Many years ago when Mark was sick, I found it hard to leave his bedside. But every once in awhile I would venture out for short periods. And during that time, all too often I found myself in the most unlikely of places.

A card store.

In I would stroll in a fog-like state. Slowly, with seemingly an unclear purpose. Up and down the aisles I went. Not knowing exactly what I was doing there, but knowing I was looking for something. Some kind of wisdom maybe. Something that may be in the thousands of words and sentences and carefully constructed paragraphs of these folded cards. 

And soon I realized.

Sometimes I was looking for strength, because so often I had given all of mine away. To him. To her. To Craig. To everyone.

Sometimes I was looking for something to speak to me. For inspiration. For light.

Sometimes I was looking to feel less alone. For a sign that, in fact, I wasn’t the only one in the whole world who had ever felt this way, on this day, in this place.

Sometimes I looked for levity. Something that made me laugh. That made me forget. That made me smile.

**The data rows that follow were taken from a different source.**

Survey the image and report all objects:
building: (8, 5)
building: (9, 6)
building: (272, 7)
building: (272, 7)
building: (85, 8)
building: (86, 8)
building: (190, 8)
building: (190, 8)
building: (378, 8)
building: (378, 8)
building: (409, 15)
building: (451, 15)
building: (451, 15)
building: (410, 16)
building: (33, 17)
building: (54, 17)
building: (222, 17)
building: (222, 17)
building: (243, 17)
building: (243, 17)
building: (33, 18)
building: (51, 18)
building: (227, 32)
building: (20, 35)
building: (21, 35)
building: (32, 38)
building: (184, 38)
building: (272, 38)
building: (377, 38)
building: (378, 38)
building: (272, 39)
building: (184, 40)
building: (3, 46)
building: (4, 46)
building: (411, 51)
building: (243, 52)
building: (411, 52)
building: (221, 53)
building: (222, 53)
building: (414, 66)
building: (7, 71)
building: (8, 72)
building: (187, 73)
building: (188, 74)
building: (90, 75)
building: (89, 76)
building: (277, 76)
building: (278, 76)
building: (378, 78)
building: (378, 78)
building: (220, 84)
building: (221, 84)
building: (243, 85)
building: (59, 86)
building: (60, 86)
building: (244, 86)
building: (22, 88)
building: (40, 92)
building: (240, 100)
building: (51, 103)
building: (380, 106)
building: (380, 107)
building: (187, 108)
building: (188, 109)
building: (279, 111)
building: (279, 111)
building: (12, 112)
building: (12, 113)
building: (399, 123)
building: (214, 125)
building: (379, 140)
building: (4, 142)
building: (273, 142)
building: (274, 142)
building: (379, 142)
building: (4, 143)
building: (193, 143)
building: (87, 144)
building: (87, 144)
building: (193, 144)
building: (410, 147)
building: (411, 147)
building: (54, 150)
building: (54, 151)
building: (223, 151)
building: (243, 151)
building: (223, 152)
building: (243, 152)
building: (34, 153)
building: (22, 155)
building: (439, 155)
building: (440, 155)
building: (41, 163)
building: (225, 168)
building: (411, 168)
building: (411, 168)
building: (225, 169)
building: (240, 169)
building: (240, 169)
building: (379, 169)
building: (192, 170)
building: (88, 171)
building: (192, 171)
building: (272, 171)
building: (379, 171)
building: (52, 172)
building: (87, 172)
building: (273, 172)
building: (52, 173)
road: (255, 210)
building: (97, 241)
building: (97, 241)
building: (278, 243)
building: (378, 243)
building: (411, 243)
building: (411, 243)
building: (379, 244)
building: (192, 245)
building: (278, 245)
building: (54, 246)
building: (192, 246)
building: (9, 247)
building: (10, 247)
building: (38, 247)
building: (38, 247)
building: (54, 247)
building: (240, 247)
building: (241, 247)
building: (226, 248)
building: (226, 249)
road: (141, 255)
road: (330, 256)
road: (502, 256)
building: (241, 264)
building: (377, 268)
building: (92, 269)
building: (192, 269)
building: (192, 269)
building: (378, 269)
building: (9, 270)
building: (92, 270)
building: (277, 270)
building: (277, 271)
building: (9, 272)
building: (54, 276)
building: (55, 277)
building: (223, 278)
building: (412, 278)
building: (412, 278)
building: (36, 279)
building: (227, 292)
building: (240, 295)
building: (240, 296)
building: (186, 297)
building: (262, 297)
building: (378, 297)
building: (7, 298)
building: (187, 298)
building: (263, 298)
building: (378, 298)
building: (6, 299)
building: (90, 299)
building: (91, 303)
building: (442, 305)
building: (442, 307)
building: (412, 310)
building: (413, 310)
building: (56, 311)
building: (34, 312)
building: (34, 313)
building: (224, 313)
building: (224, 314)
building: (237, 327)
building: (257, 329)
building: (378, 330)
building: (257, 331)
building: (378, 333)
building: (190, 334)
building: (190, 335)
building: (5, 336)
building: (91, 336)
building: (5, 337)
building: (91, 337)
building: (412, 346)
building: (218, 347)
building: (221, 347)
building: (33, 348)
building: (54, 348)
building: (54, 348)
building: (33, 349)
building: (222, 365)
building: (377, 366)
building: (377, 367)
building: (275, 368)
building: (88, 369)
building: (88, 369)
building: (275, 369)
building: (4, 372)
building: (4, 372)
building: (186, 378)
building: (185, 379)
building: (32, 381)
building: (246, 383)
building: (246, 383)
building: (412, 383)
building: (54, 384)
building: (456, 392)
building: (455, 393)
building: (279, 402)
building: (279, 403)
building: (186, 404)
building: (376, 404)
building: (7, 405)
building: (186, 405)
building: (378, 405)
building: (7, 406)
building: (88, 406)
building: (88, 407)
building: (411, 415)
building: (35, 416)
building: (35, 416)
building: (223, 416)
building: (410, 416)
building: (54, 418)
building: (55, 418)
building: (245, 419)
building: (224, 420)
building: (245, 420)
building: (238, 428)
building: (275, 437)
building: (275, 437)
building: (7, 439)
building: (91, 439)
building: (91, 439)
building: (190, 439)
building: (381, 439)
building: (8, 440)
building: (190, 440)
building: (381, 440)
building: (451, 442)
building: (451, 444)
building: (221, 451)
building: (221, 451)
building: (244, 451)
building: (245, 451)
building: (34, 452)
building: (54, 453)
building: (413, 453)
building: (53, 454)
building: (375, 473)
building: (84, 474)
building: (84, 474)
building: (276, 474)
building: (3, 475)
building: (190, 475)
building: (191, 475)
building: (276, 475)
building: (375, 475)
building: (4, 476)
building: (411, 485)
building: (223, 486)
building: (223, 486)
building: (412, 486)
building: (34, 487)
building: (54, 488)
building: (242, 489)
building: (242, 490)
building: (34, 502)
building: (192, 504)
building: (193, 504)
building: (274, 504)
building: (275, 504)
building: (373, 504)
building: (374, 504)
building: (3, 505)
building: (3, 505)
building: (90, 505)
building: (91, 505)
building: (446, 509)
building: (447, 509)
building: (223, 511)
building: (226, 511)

And sometimes I was even looking for hope. Maybe hope was hiding here amoung the ink and cardstock and envelopes. After all, it had to be somewhere didn’t it? 

Up and down the aisles of the store I would walk. Reading card after card. Opening each of them, not knowing what I would find inside. Crouching down to the bottom racks so I wouldn’t miss “it” if it was there. Whatever “it” was that week.

And then next week I would go looking again. But for something different, because by then my heart and mind would be in a different place and would need something new.

I gravitated there time and time again. These generic commercial card stores in generic commercial malls.

And more often than not I would in fact leave with a card in hand that the cashier would tuck inside a small flat paper bag. A card that never got addressed or mailed or even written in.  

Because it was for me. From me.

Yes. There I was – buying cards for myself.

How crazy is that?!  

I never told anyone this before. Mostly for fear that it sounds a little “one flew over the cuckoos nest”.  

But I guess we all find comfort and strength in sometimes the most unlikely places. Even a card store. 

Our journey with childhood cancer was a roller coaster. How could I ever expect anyone else to know how I was feeling all of the time? To know exactly what I needed and when? Why wouldn’t I go looking for it myself sometimes? On my own. 

And if buying cards for myself sounds odd … well … somehow at the time, leaving that little folded piece of paper behind in the store – something that could sit at my hospital bedside giving me strength – well somehow the act of leaving it there in the store would have seemed craziest of all.